Cette présentation officielle relève surtout de la pure forme car l'administration américaine a déjà eu accès à de larges parties du document, dont elle semble approuver la philosophie. Linda Thomas-Greenfield, l'ambassadrice des États-Unis auprès de l'ONU, a ainsi estimé que la stratégie présentée « pouvait fonctionner ».
Le mauvais scénario du conflit gelé
Si les détails du projet n'ont pas filtré en dehors de ce petit cercle, son architecture, elle, est plus ou moins connue : elle s'articule autour de quatre piliers (économie, sécurité, diplomatie et politique). Cinq chapitres annexes anticipent, eux, l'après-guerre. La récente incursion ukrainienne dans la région russe de Koursk et les éventuels dividendes que Kiev peut en tirer figurent aussi dans le document.
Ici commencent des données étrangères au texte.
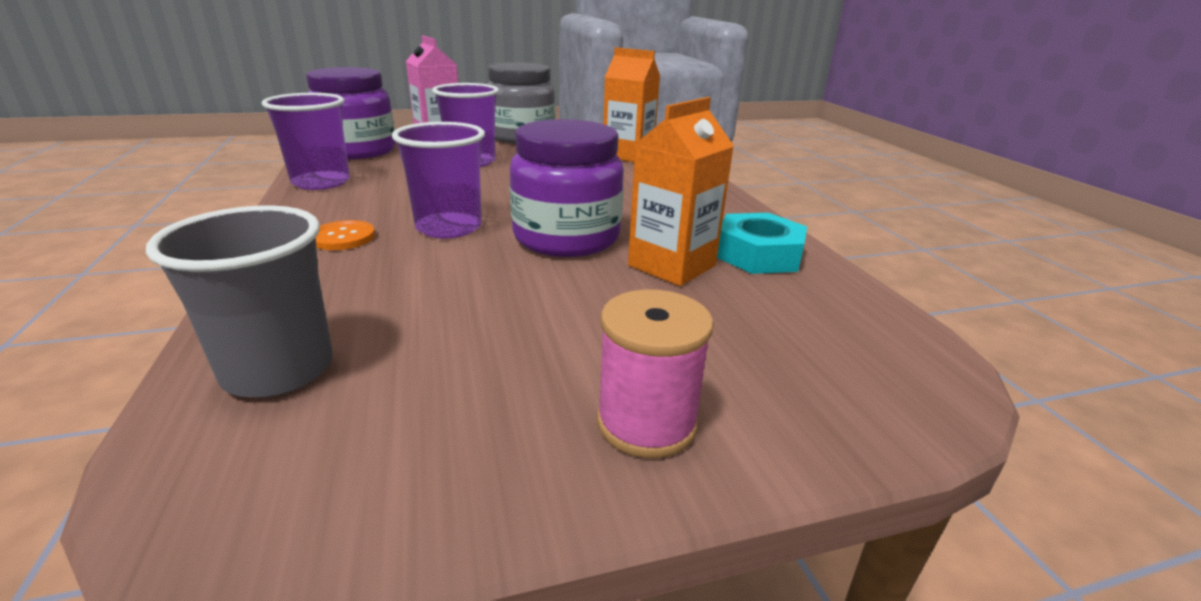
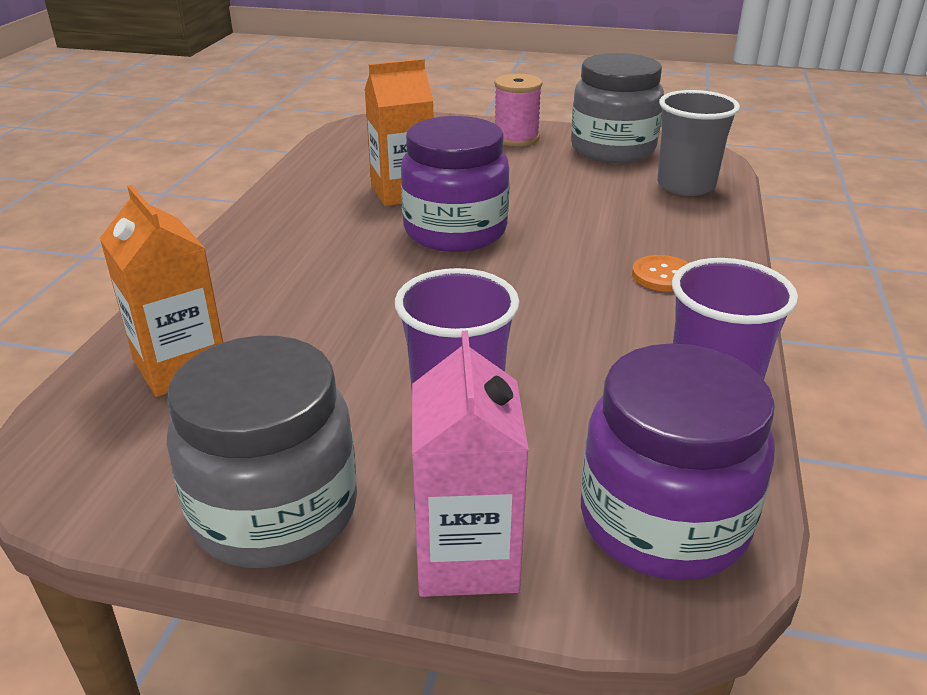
camera: 150 degrees left, 5 degrees up
purple cup [392,122,485,239] -> none
turquoise nut [717,213,807,274] -> none
none -> grey jar [571,53,664,163]

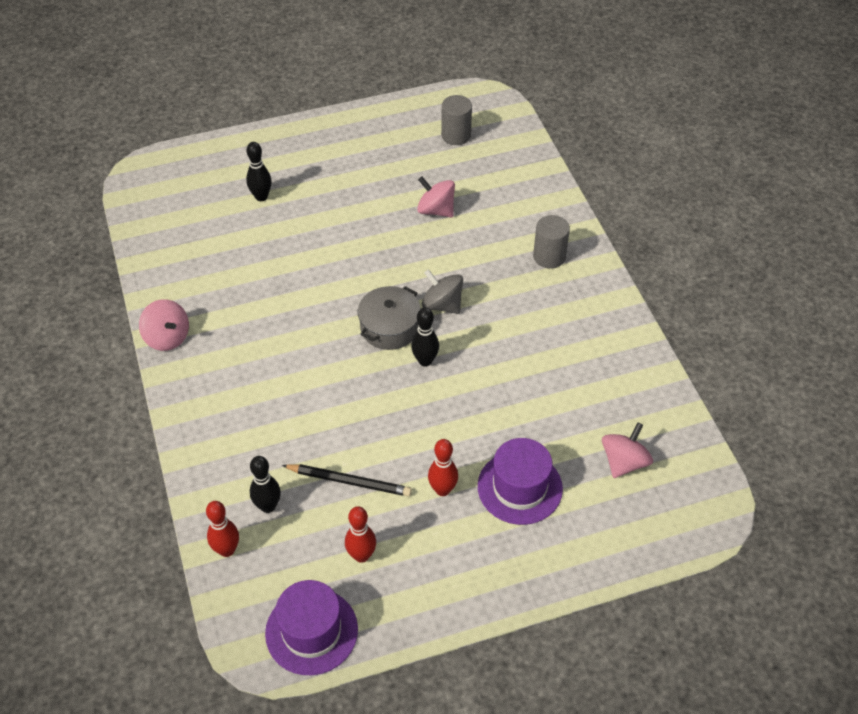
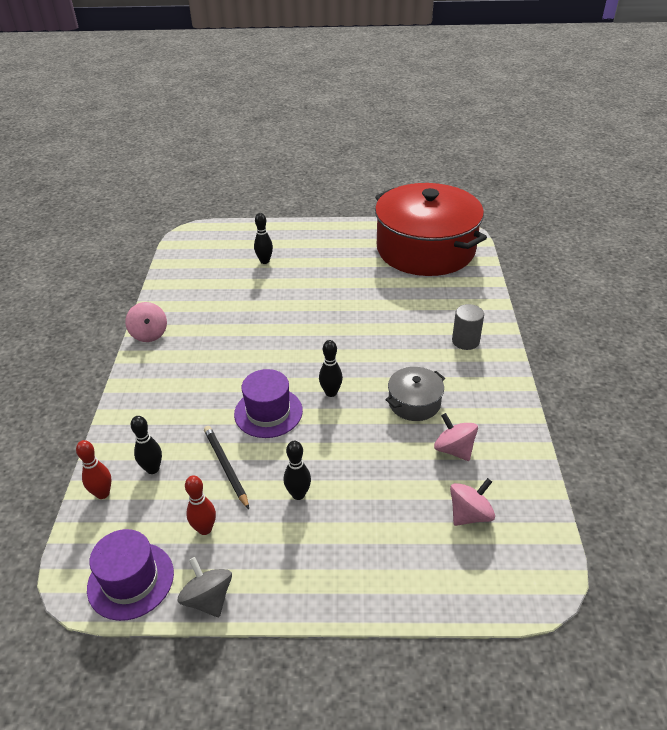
camera: 20 degrees right, 10 degrees down
black pencil [282,464,412,497] -> black pencil turned 150 degrees counterclockwise [204,426,249,509]
grey pot [358,286,421,350] -> grey pot moved to [385,367,445,421]
pink spinning top [417,177,455,217] -> pink spinning top moved to [434,413,478,461]
grey spinning top [422,269,463,314] -> grey spinning top moved to [178,557,232,617]
red bowling pin [428,439,458,496] -> black bowling pin [284,441,311,500]
grey cylinder [441,95,472,145] -> red pot [375,183,487,276]
purple hat [478,438,563,525] -> purple hat moved to [234,369,303,438]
Ce plan devrait autant être l'esquisse d'un chemin vers la paix qu'un plaidoyer à l'adresse des Occidentaux pour qu'ils accentuent leur aide à Kiev. Zelensky dit d'ailleurs attendre de ses alliés qu'ils prennent des « décisions rapides » - « entre octobre et décembre » - sans toutefois préciser dans quels domaines. Ce faisant, il souhaite éloigner un scénario redouté à Kiev : celui d'un simple cessez-le-feu. Cette option transformerait la guerre en cours en un conflit gelé avantageux pour la Russie, qui conserverait les 18 % de territoire ukrainien conquis depuis deux ans et demi. Le plan fixe d'ailleurs une ligne rouge : aucune once de terre ukrainienne ne devra être concédée à Moscou.